> [Trecho selecionado]:
....
Jovens que sofrem de anorexia e bulimia nervosas têm encontrado na internet blogs e páginas no Facebook de “apoio” a esses distúrbios alimentares, caracterizados pela preocupação exagerada com peso. Em vez de informação para se tratarem dos transtornos, encontram no ambiente virtual “dicas” para enganarem parentes e amigos e buscarem a qualquer custo um corpo perfeito.

Em um blog “pró-ana” (gíria na web para anorexia), uma postagem lista formas de manter o transtorno alimentar em segredo. Diz o texto: “Sempre quando chego na casa do meu namorado, ele me pergunta se quero comer. Digo que meu estômago não está legal ou que comi horrores durante o dia e que estou sem fome”.

Em outro blog que defende a bulimia, há dicas para “miar”, termo que se refere ao ato de forçar o vômito, recurso usado com objetivo de não engordar. “Você não vai conseguir na primeira tentativa, talvez não na segunda nem na terceira. Aí vem o segredo. Em vez de dar uma descansada depois de uma ânsia, respire e tente de novo, sem dar tempo de a garganta voltar ao normal e a sensação sumir.”

De acordo com os especialistas ouvidos pelo UOL, são os jovens utilizando os meios virtuais para encontrar pessoas com as quais se identificam.

“O sentimento de pertencimento a um grupo é um elemento importante na configuração dos distúrbios alimentares. Dizer ‘sou anoréxica” ou ‘bulímica’ outorga uma identidade para essas pessoas”, diz a psicóloga especializada em distúrbios alimentares Veronica Lara Wainstein, do Serviço de Psicologia da Santa Casa de São Paulo.

Para a psiquiatra da infância e adolescência Bacy Fleitlich-Bilyk, supervisora técnica do Ambulatório de Transtornos Alimentares do Instituto de Psiquiatria da USP (Universidade de São Paulo), as mídias digitais são “extremamente nocivas” não só para quem tem sintomas desses males, mas também para as pessoas que ainda não estão doentes, mas dispostas a fazer tudo por um corpo ideal.

“Antes eram basicamente as revistas de dieta que estimulavam isso, mas agora há muitas mídias digitais para transmitir informações erradas e reforçar a ideia de que o peso e a forma do corpo podem e devem ser os mesmos para todos os adolescentes, desconsiderando a genética”, fala Bacy.

De acordo com as especialistas, blogs e afins não são a causa dos transtornos alimentares, mas expõem mais pessoas ao risco de desenvolver as doenças. “Anorexia e bulimia se manifestarão por meio de uma base genética vulnerável, cujo gatilho será disparado de acordo com influências ambientais”, afirma a psiquiatra Bacy.
....
> [Dados registrados]:
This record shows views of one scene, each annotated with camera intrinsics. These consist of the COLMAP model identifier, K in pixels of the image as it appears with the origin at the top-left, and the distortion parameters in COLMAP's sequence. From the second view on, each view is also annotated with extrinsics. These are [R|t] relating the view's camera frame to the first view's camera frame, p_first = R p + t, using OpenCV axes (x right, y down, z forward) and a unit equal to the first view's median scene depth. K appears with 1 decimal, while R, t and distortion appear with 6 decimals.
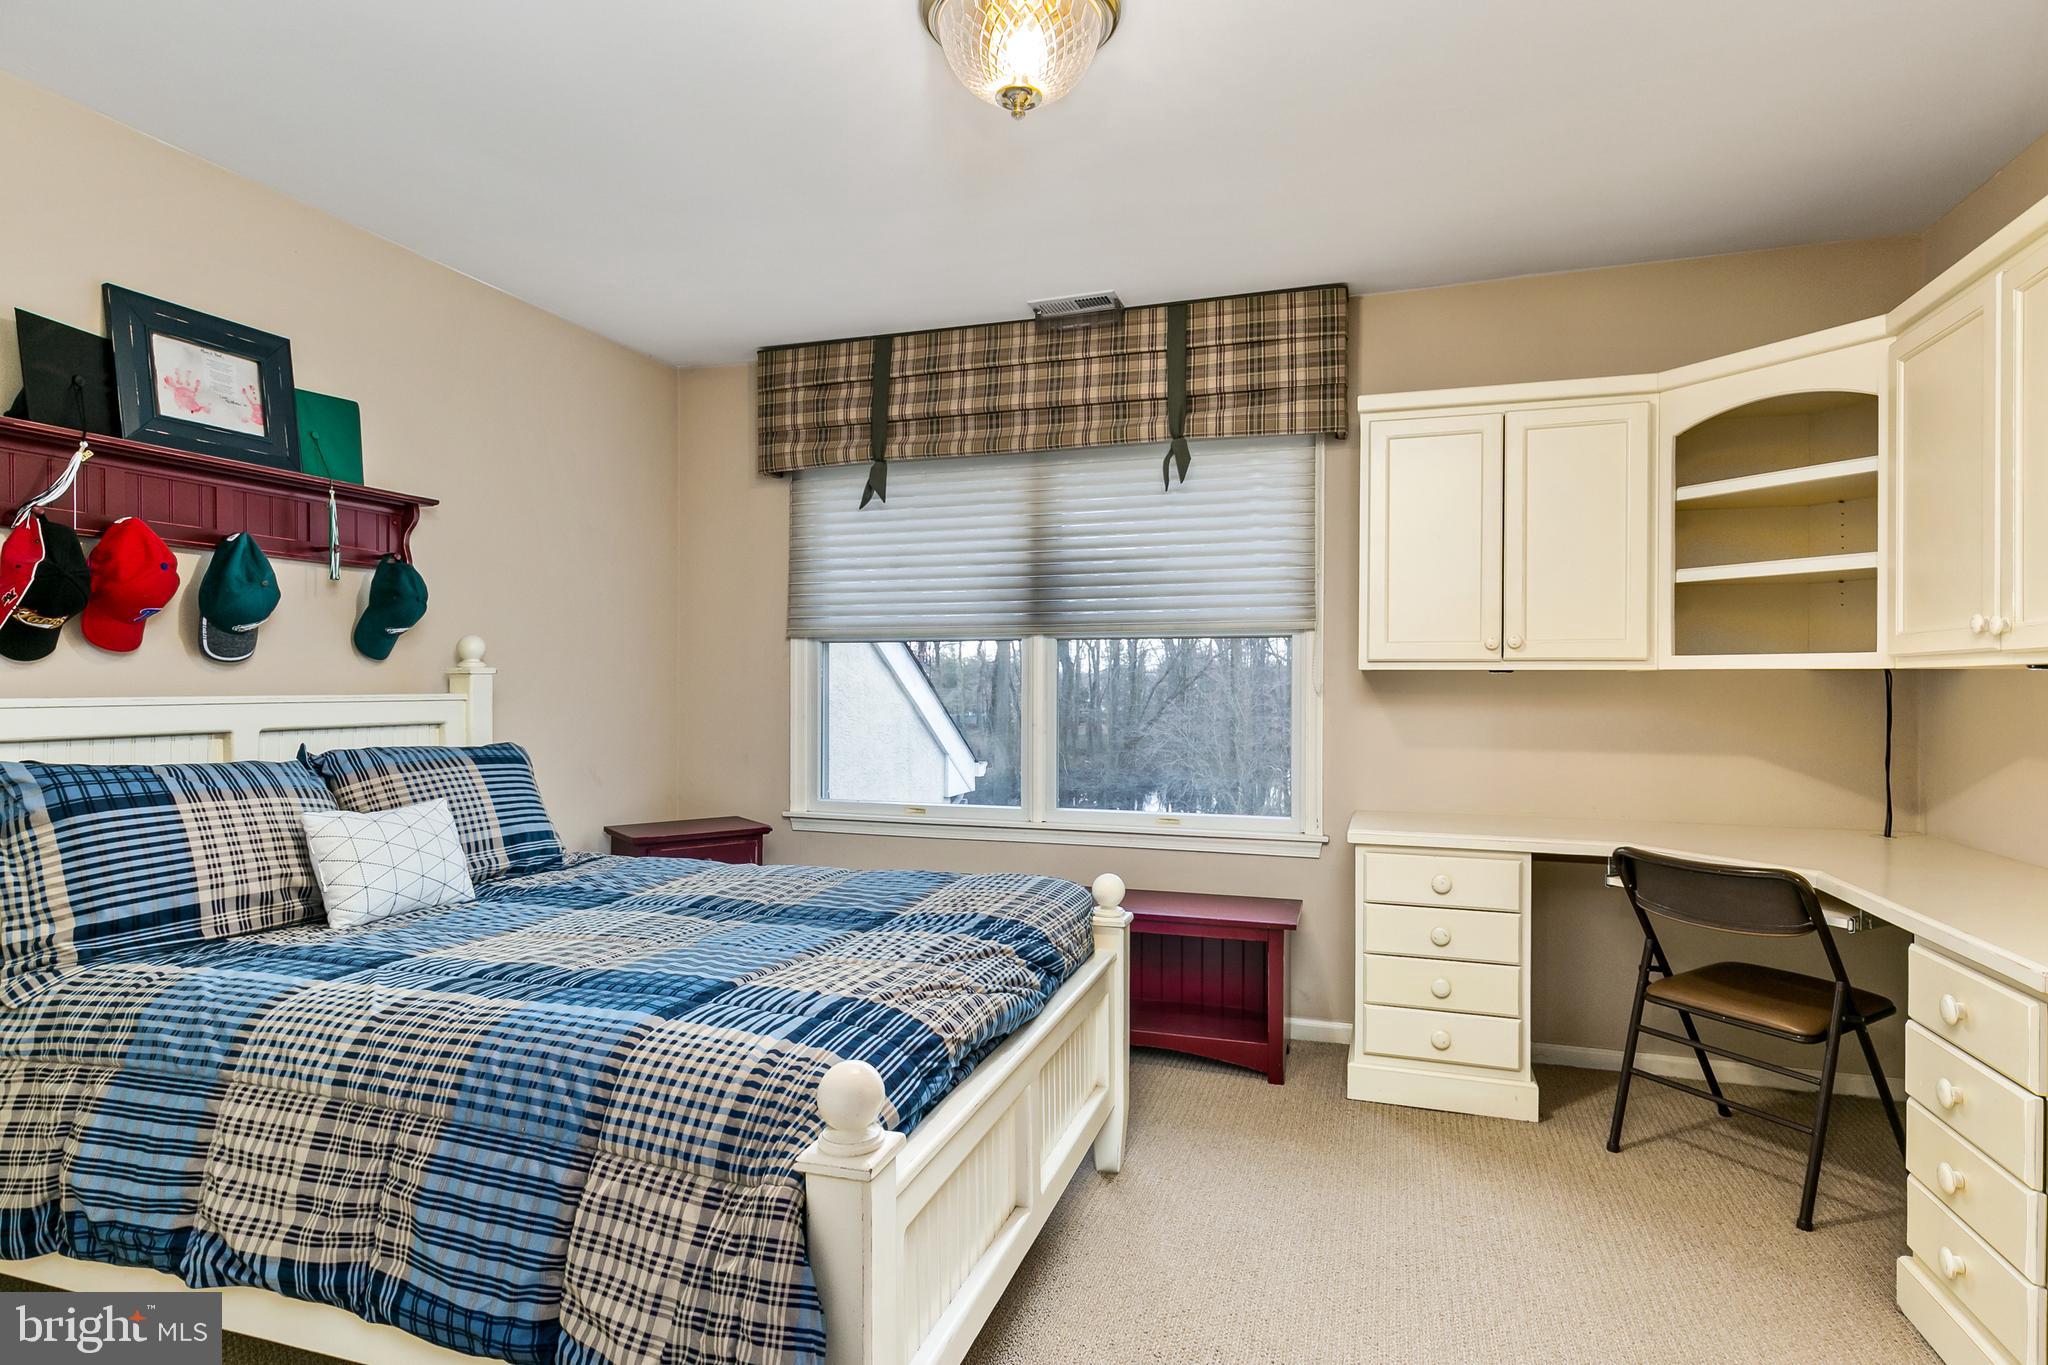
lens RADIAL K [[1052.1, 0, 1027.3], [0, 1052.1, 677.9], [0, 0, 1]] dist [-0.000664, -0.000674]
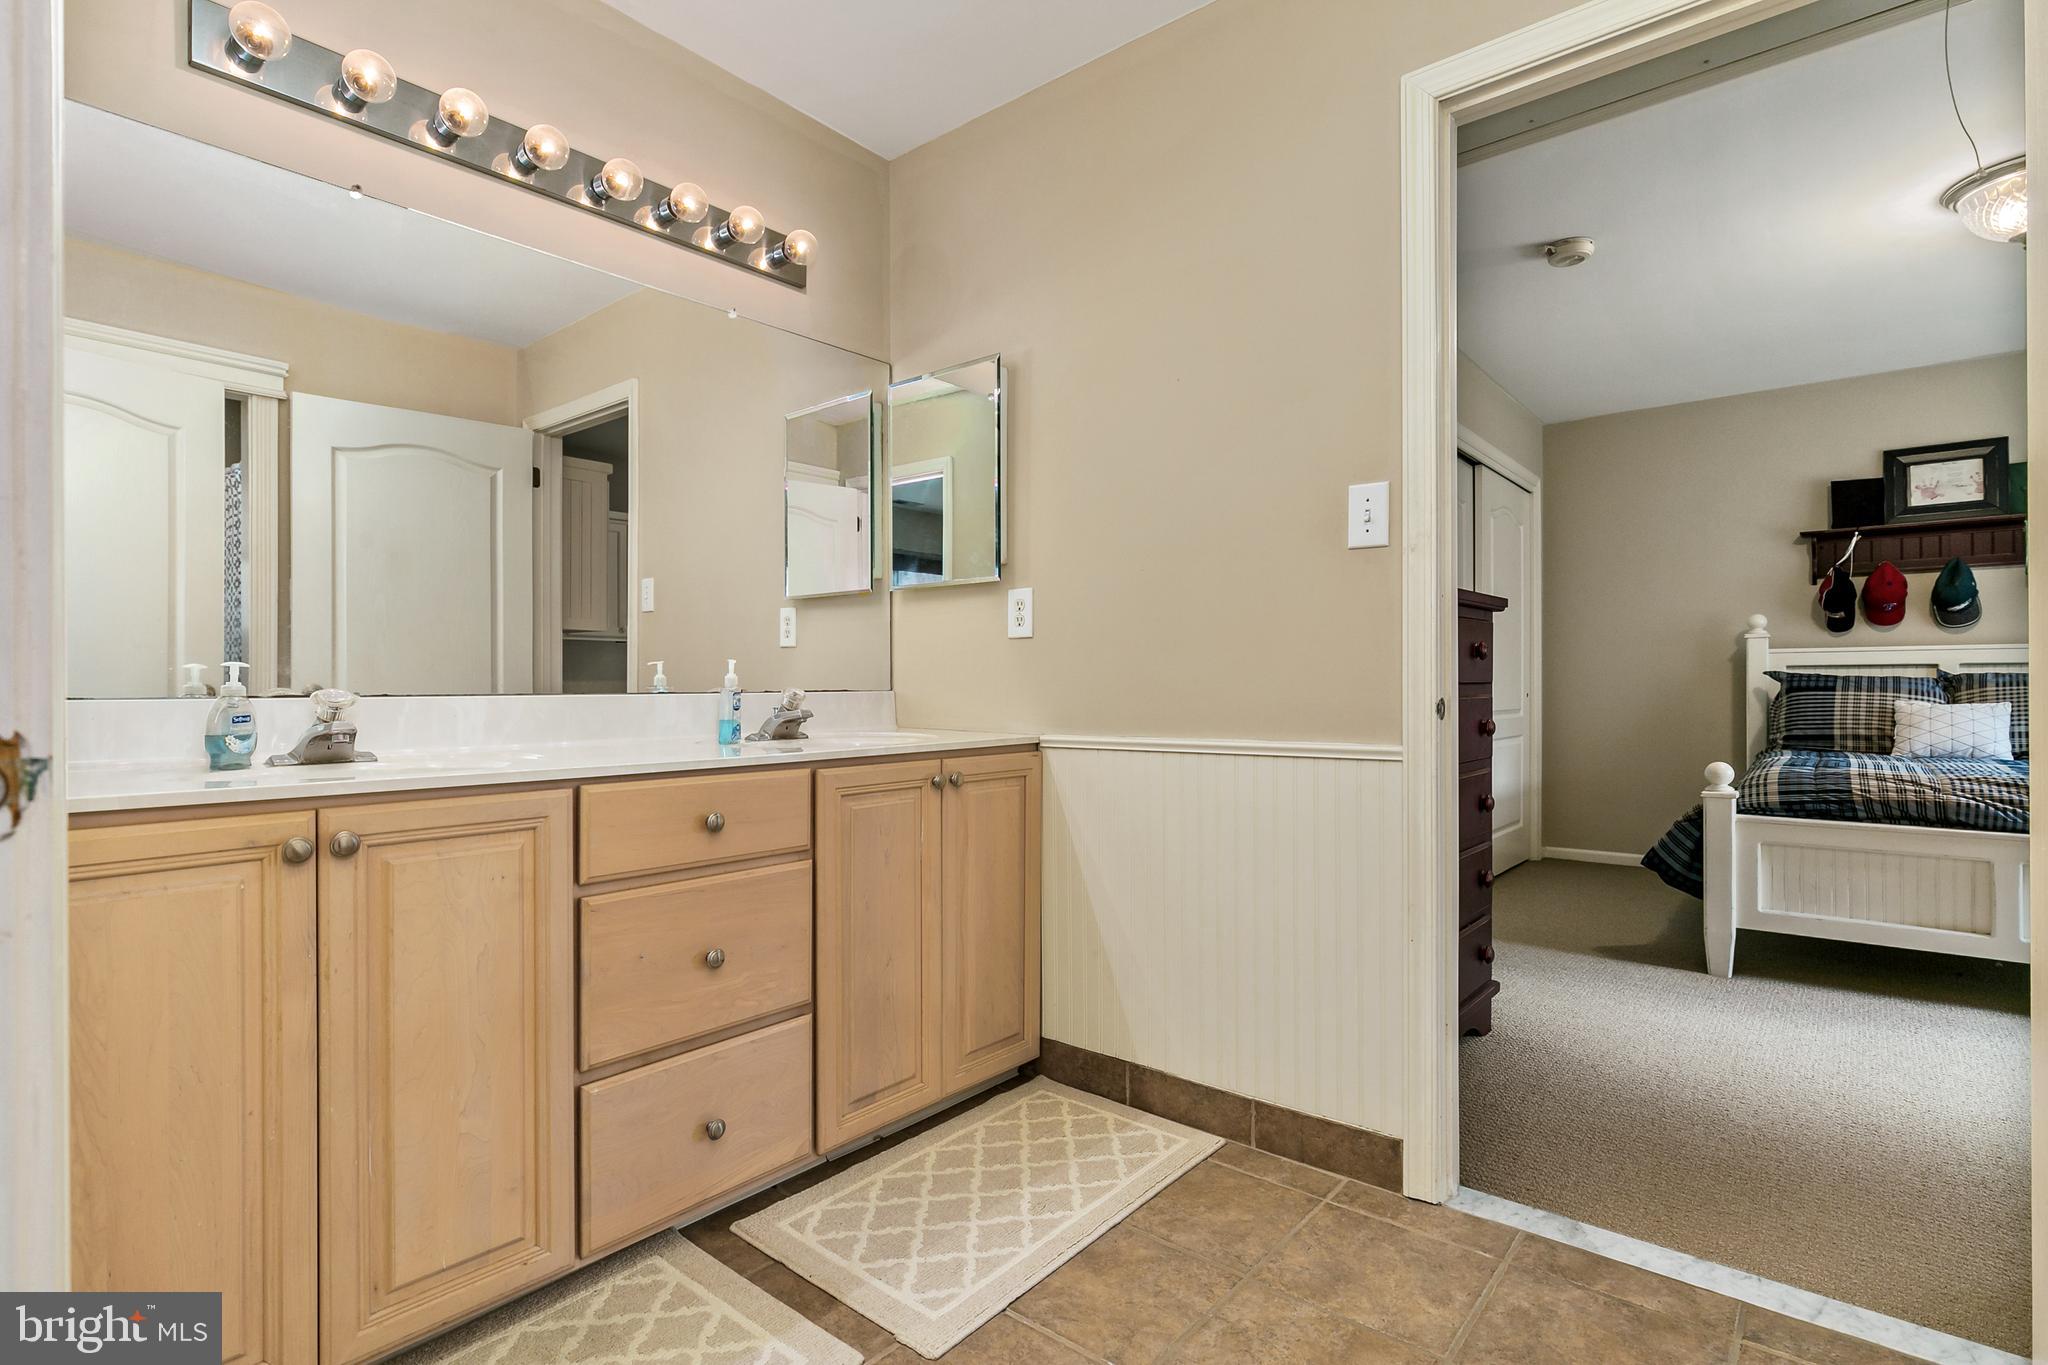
lens RADIAL K [[1002.3, 0, 1027.6], [0, 1002.3, 688.1], [0, 0, 1]] dist [-0.003617, -0.000477]
pose [[-0.363572, -0.003597, -0.931559, 1.701529], [0.001952, 0.999987, -0.004623, 0.109451], [0.931564, -0.003500, -0.363560, 0.143596]]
....
> [Requisitos da tarefa]:
Retome o texto sobre blogs e páginas de apoio à anorexia e à bulimia, dando continuidade a partir da última frase apresentada.

> [Resultado da tarefa]:
Para a psicanalista Cybelle Weinberg, organizadora do livro de artigos científicos “Psicanálise de Transtornos Alimentares” (Primavera Editorial), o maior problema dessas mídias é levar os adolescentes a acreditarem que anorexia e bulimia são estilos de vida, não doenças. “Quadros psiquiátricos graves como esses, sem um tratamento adequado, podem levar à morte”, declara.

Na anorexia nervosa, os danos são associados a quadros de desnutrição de graus variados. “Há alterações de pele, cabelo, ossos e funcionamento cardíaco. A taxa de mortalidade é de 20% entre os pacientes. Um em cada cinco”, afirma o psiquiatra Adriano Segal, diretor de psiquiatria de transtorno alimentar da Associação Brasileira para o Estudo da Obesidade e da Síndrome Metabólica.

Segundo Segal, a bulimia nervosa tem taxa de mortalidade de 5%. “Ao vomitar várias vezes, perde-se sais minerais, o que pode levar à arritmia cardíaca. O dano pode ser fatal”, fala o psiquiatra.

Para ficar atento

Diante da inevitável presença do jovem no ambiente on-line, resta aos pais observarem e controlarem as páginas acessadas pelos filhos. A predominância da doença ainda é maior entre as meninas.

“Os transtornos alimentares acometem cerca de sete meninas para cada três meninos. Essa diferença vem diminuindo, devido à pressão social pela magreza, que também está se tornando mais intensa sobre os garotos”, diz Bacy.

Uma mudança súbita de hábitos alimentares --como excluir carboidratos da alimentação, aumento da frequência de exercícios físicos, predileção por fazer refeições sem a família, costume de sair da mesa e ir direto para o banheiro e emagrecimento rápido-- são os sinais mais claros dos transtornos alimentares. Ao perceber esses comportamentos nos filhos, cabe aos pais buscar ajuda profissional.